- [Supplied passage]:
Content starts

Importantly, patients with SV physiology also suffer higher mortality while on VAD support awaiting transplant. Broadly speaking, a diagnosis of CHD has been associated with increased risk of mortality and decreased transplantation rates after 6 months with a VAD as compared to heart failure with the absence of a CHD diagnosis (18). Patients with single ventricle CHD are even more at risk for poor outcomes because they tend to be younger, smaller, and have other medical comorbidities such as impaired renal function as compared to their counterparts with biventricular CHD. Though mortality was not shown to differ between SV-CHD and non-SV CHD when adjusted for smaller size, acuity, and medical complexity, these factors are certainly at play in the practical care of these patients and should be accounted for when considering the relative risk of prolonged dependence on VAD support as a bridge to transplant (18). In another multicenter study, a diagnosis of SV heart disease was found to be associated with increased risk of mortality in patients with AHF (4). Additional investigations have revealed up to a two-fold increase in the risk of death for SV patients with VAD as compared to those with normal cardiac anatomy (19, 20). Overall, outcomes in patients with SV CHD are consistently poorer than those with structurally normal hearts. Given this, prioritizing cardiac transplantation in this high-risk population may be prudent.

Content ends

- [Supplied records]:
Content starts

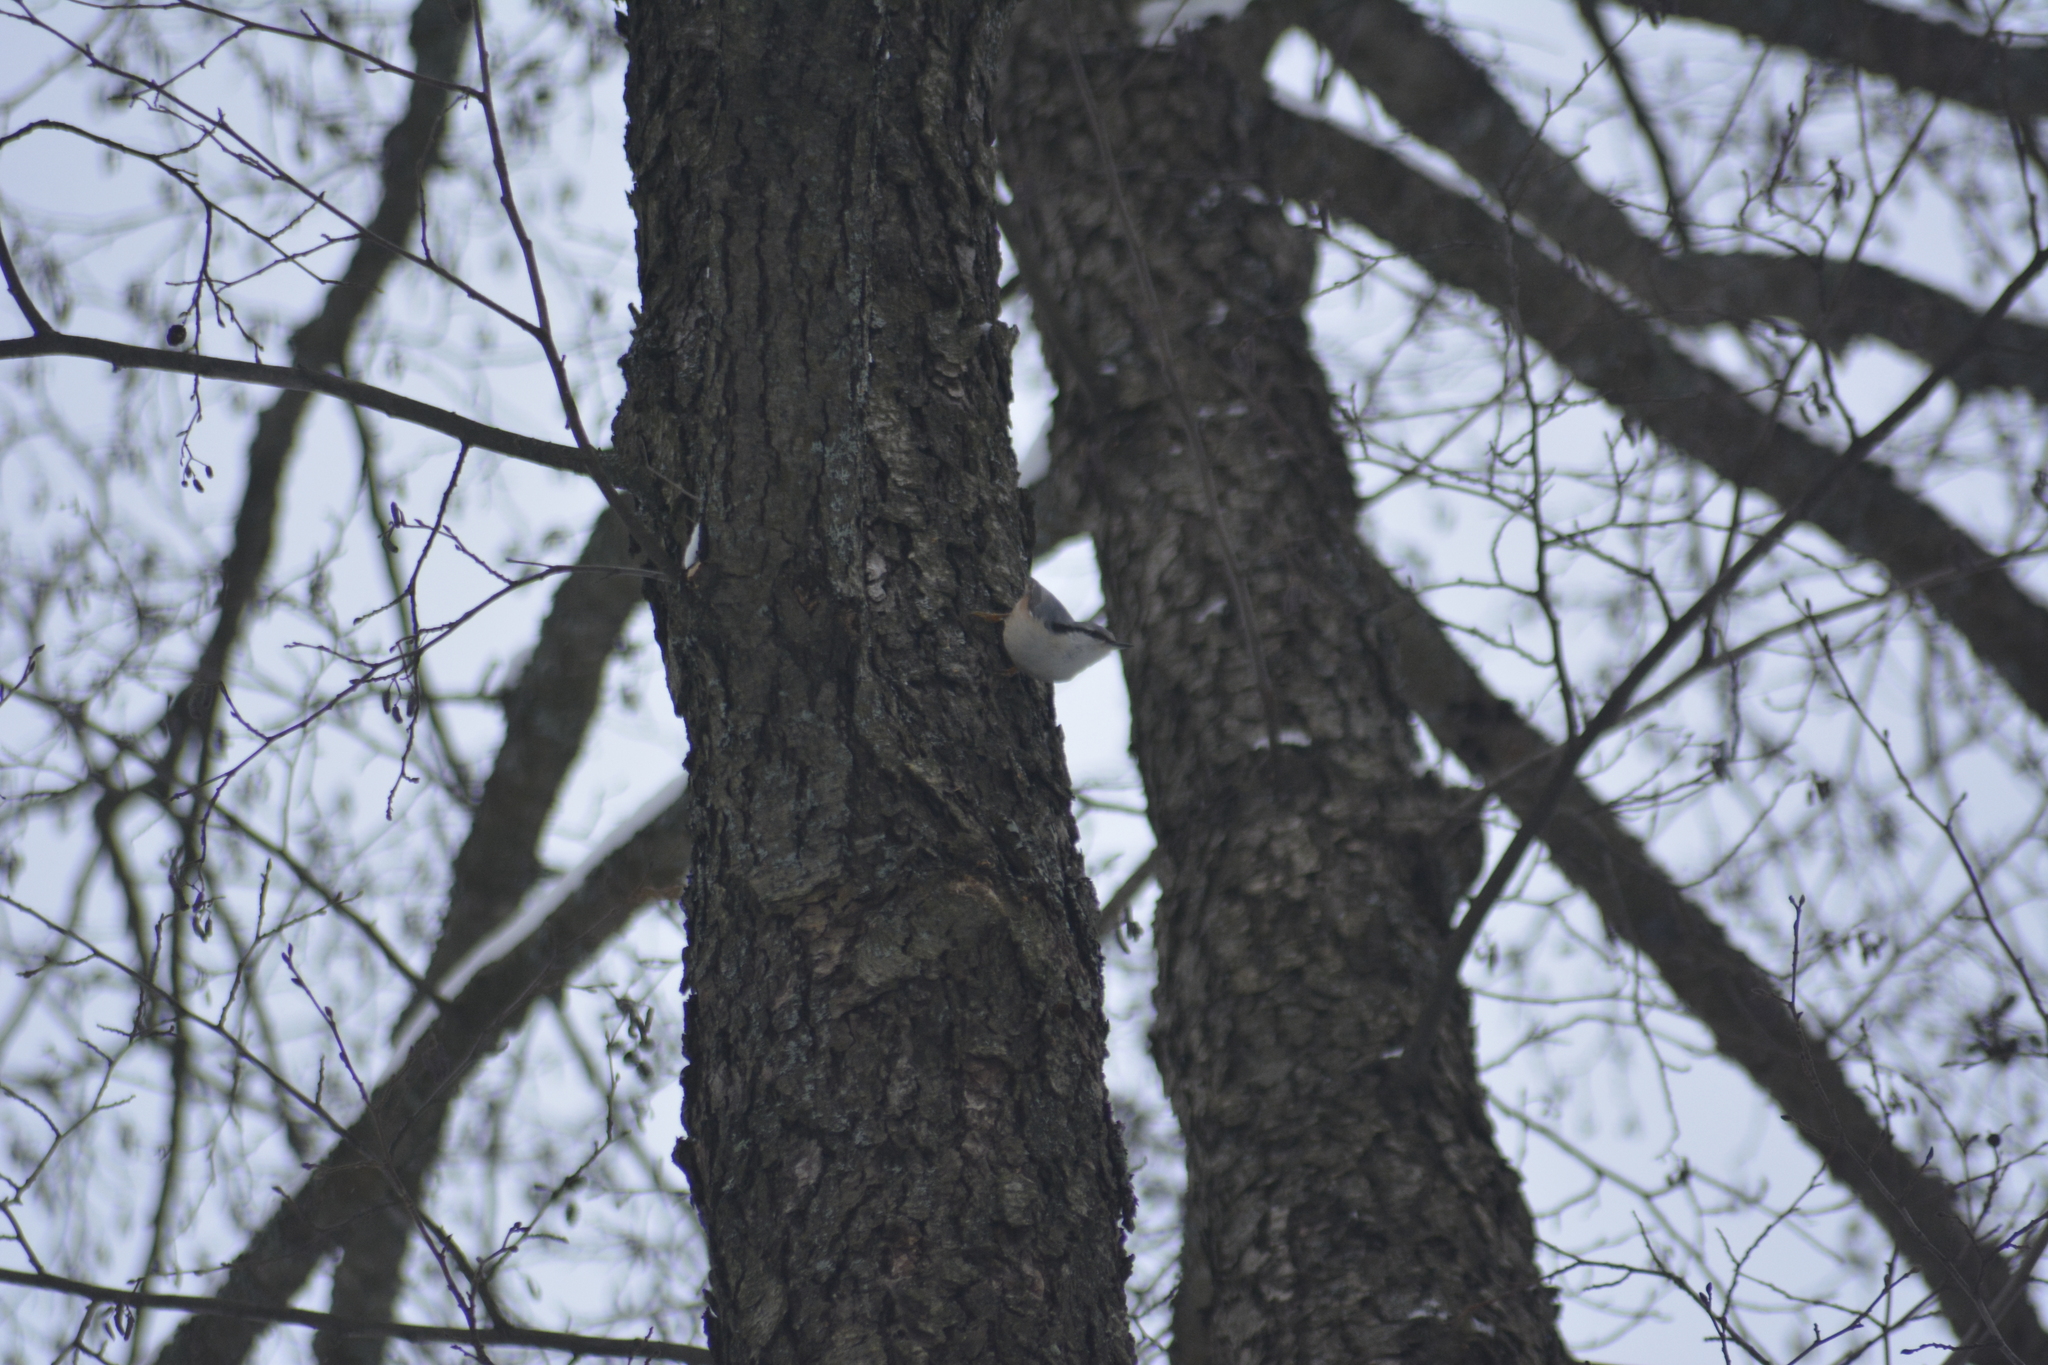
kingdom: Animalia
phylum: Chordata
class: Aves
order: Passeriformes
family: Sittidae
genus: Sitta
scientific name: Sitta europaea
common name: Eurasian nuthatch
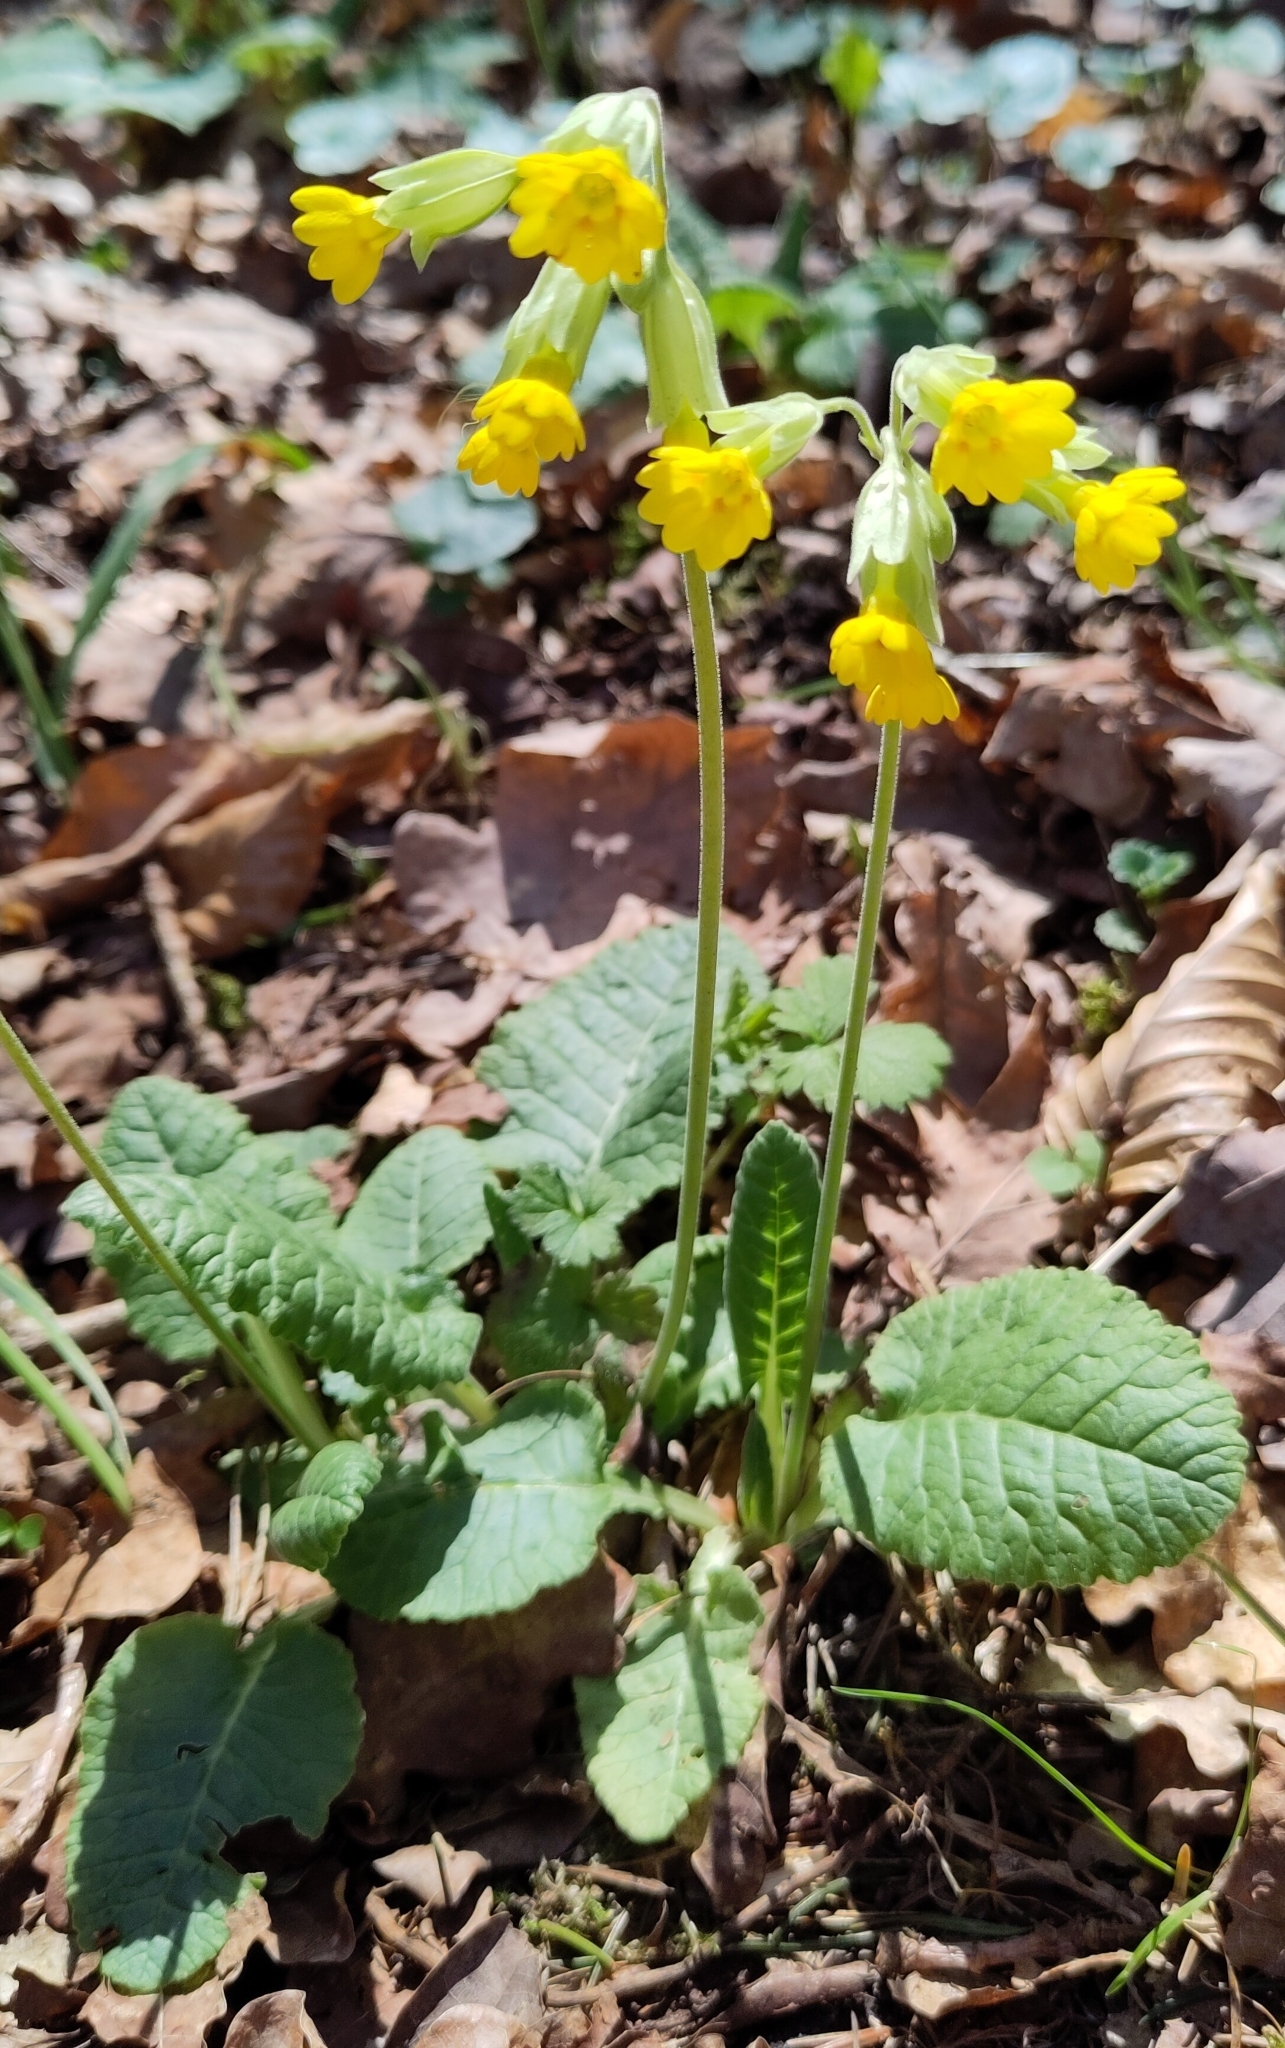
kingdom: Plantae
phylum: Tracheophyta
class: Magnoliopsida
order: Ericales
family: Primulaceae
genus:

Content ends

- [Assignment]: Please resume the passage on ventricular assist device support in single-ventricle heart disease, starting after its last sentence.

- [Answer to this exercise]:
The increased morbidity and mortality that SV patients experience also has significant impacts on resource utilization. Though the implantation of a VAD previously committed pediatric patients with heart failure to an inpatient stay, newer devices with improved safety profiles have begun to change this practice. In fact, the number of pediatric patients discharged with VAD support has increased over time (4, 21). Given their anatomical complexity and propensity for complications with VAD as previously discussed, patients with SV disease often are unable to return home safely and frequently have prolonged inpatient hospital stays (22). The increased resource utilization associated with these hospitalizations are further magnified by patient complexity. As previously discussed, patients with SV disease have a high burden of technology dependence, acute and chronic extracardiac comorbidities, and complications that lend to their morbidity and resource utilization. Importantly, this also exacerbates the financial burden on families in this already resource-intensive population (4, 15, 23). To mitigate this, it is likely beneficial to minimize time spent on the transplant waitlist for patients with SV heart disease on VAD support.
Discussion: implications for transplantation waitlist status
Transplantation medicine is unique in that organ allocation policies play an integral role alongside advances in diagnostic techniques and therapeutic innovation. The field of transplant medicine is fraught with ethical dilemmas as demand for donor organs continues to exceed supply. To ensure the just allocation of this scarce resource, it is critical that policies regarding transplant waitlist stratification continue to evolve with the changing landscape of medical therapeutics. This is particularly true in pediatric heart failure, where—as previously mentioned—medical technology and therapeutic techniques continue to evolve rapidly with significant implications on outcomes. Much is at stake as we consider the way in which pediatric patients awaiting heart transplant should be prioritized. Stratification systems that are constructed from up-to-date evidence both optimize the survivability of pediatric heart failure and ensure the just allocation of pediatric donor hearts.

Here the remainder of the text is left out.